Stated goal:
Convert every line of all the rows below into a Markdown table with the columns Number and Entry, where Number counts the lines in order. Skip blank lines and leave the pictures out.

Data section:
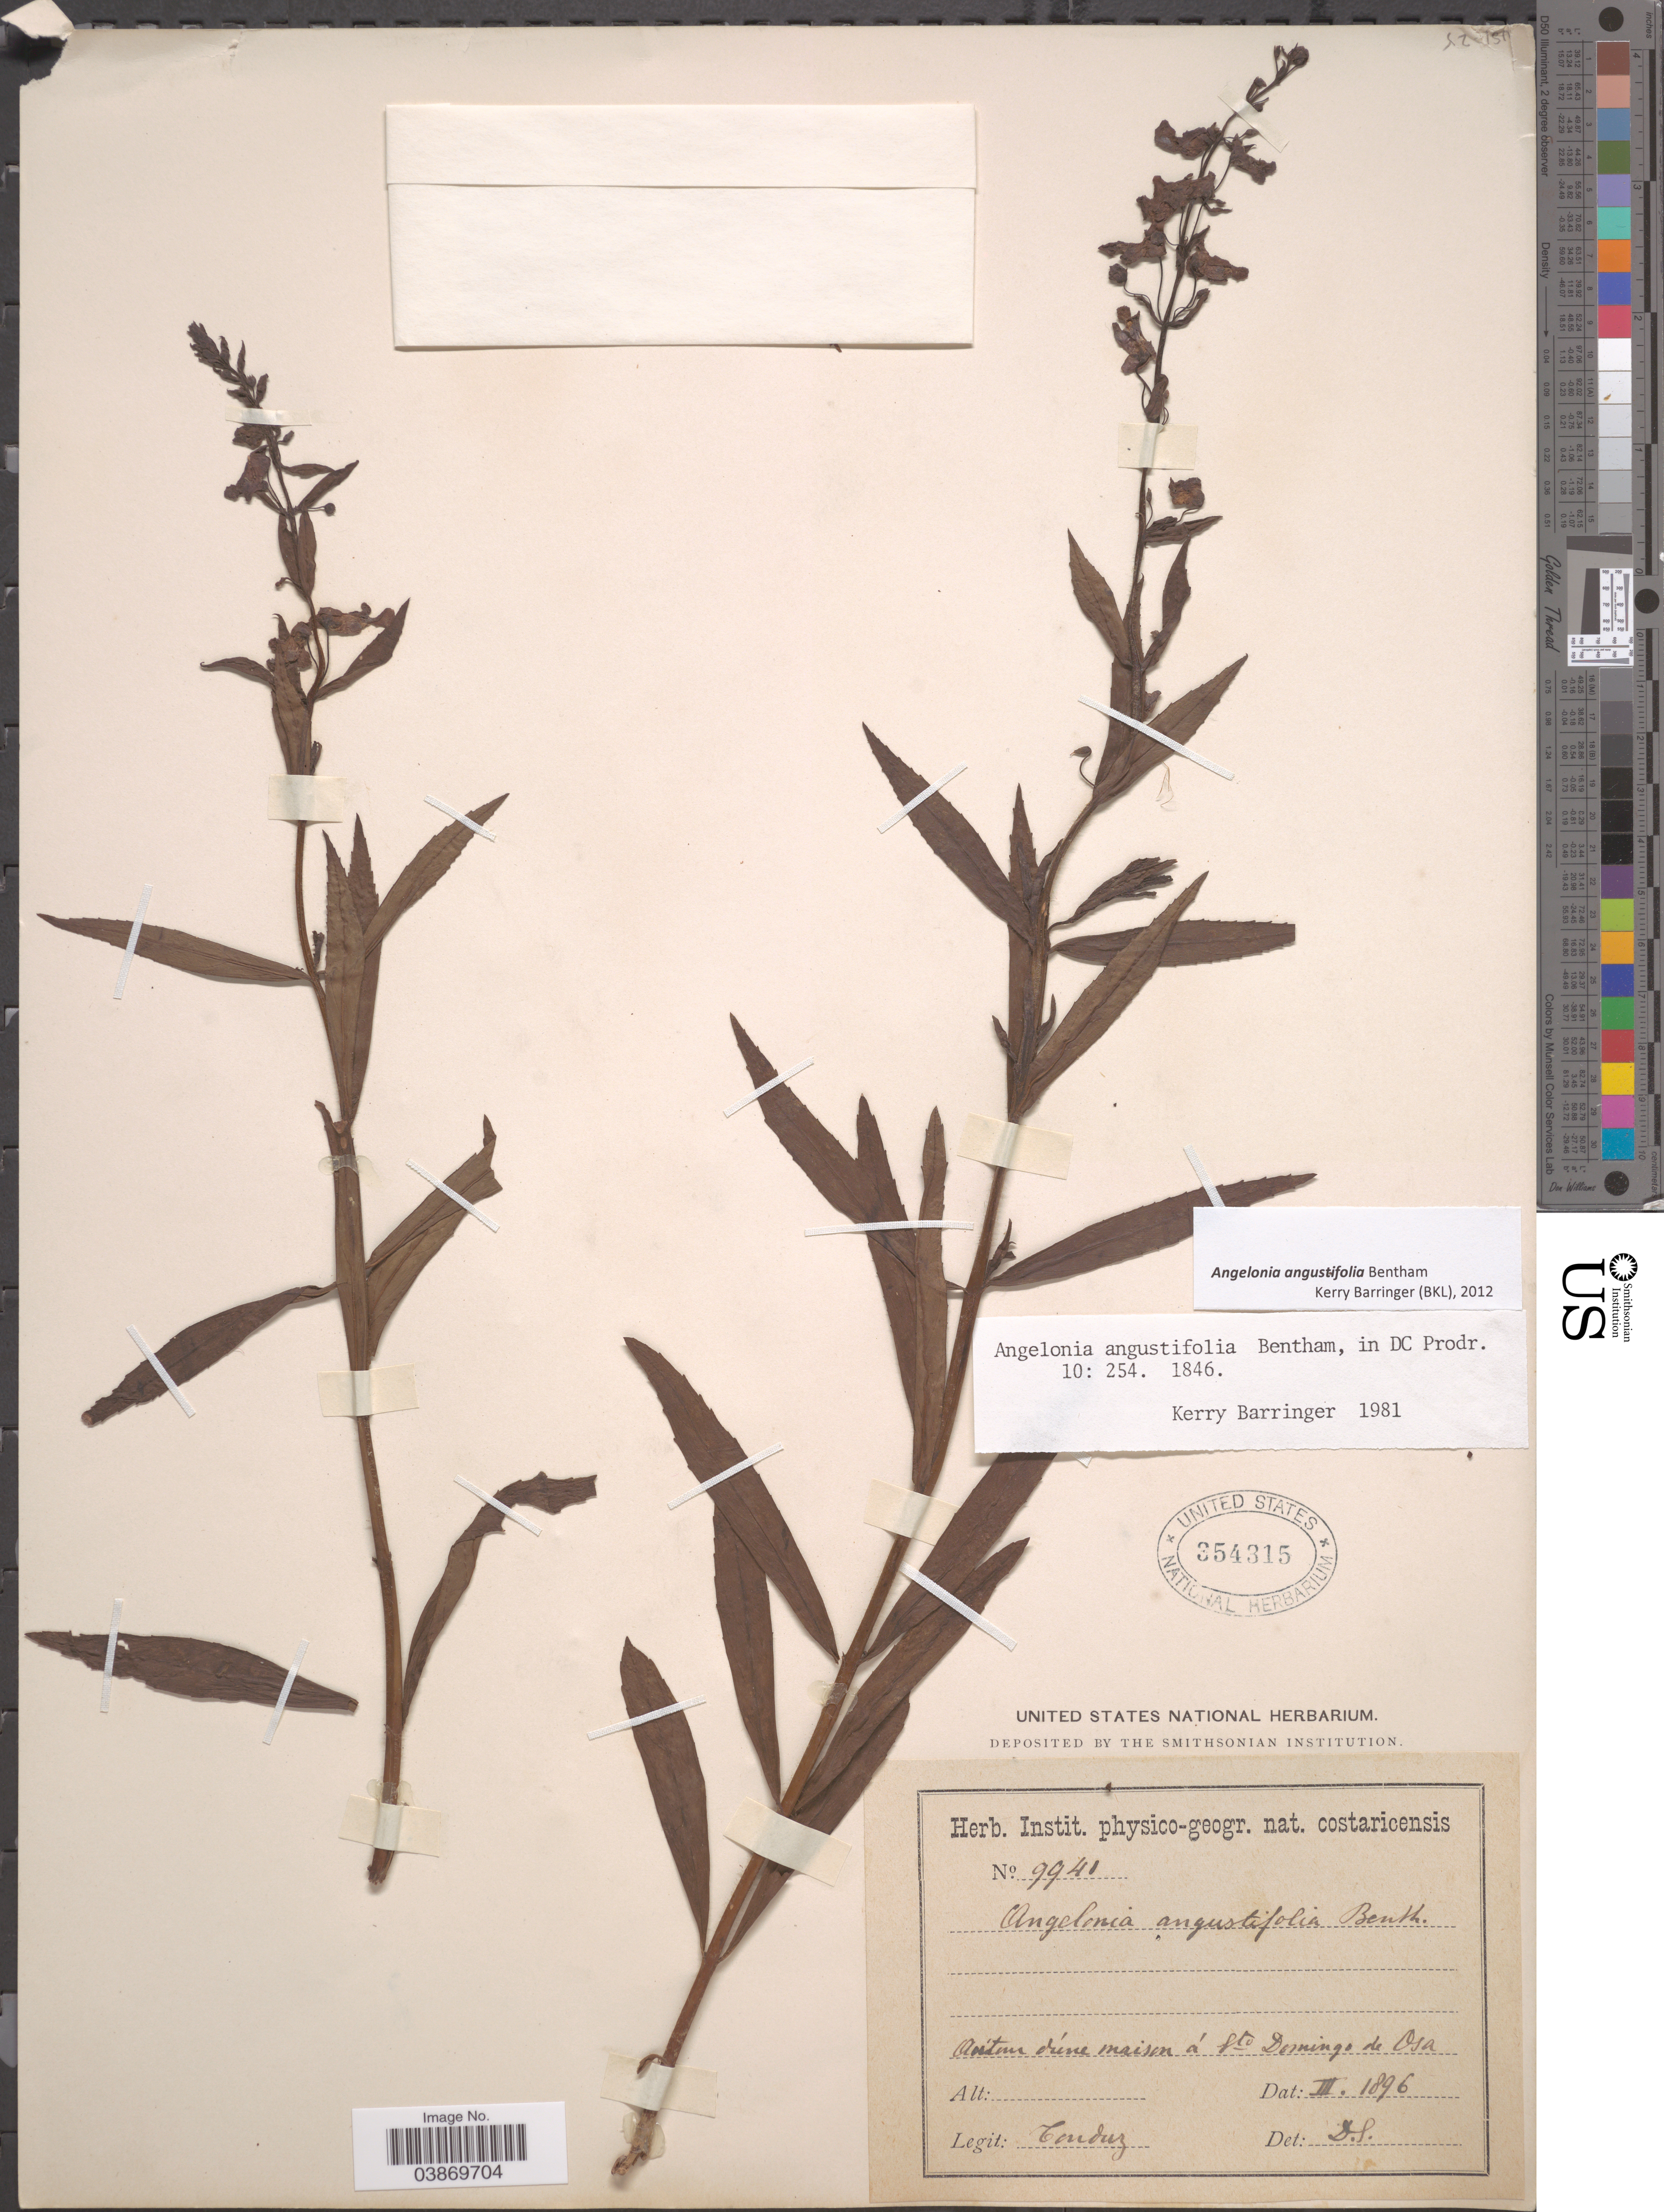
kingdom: Plantae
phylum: Tracheophyta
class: Magnoliopsida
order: Lamiales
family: Plantaginaceae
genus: Angelonia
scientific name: Angelonia angustifolia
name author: Benth.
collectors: Tonduz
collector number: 9941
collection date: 1896-03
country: Costa Rica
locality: Sto Domingo de Osa.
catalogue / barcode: US 354315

Finished exercise:
| Number | Entry |
|---|---|
| 1 | kingdom: Plantae |
| 2 | phylum: Tracheophyta |
| 3 | class: Magnoliopsida |
| 4 | order: Lamiales |
| 5 | family: Plantaginaceae |
| 6 | genus: Angelonia |
| 7 | scientific name: Angelonia angustifolia |
| 8 | name author: Benth. |
| 9 | collectors: Tonduz |
| 10 | collector number: 9941 |
| 11 | collection date: 1896-03 |
| 12 | country: Costa Rica |
| 13 | locality: Sto Domingo de Osa. |
| 14 | catalogue / barcode: US 354315 |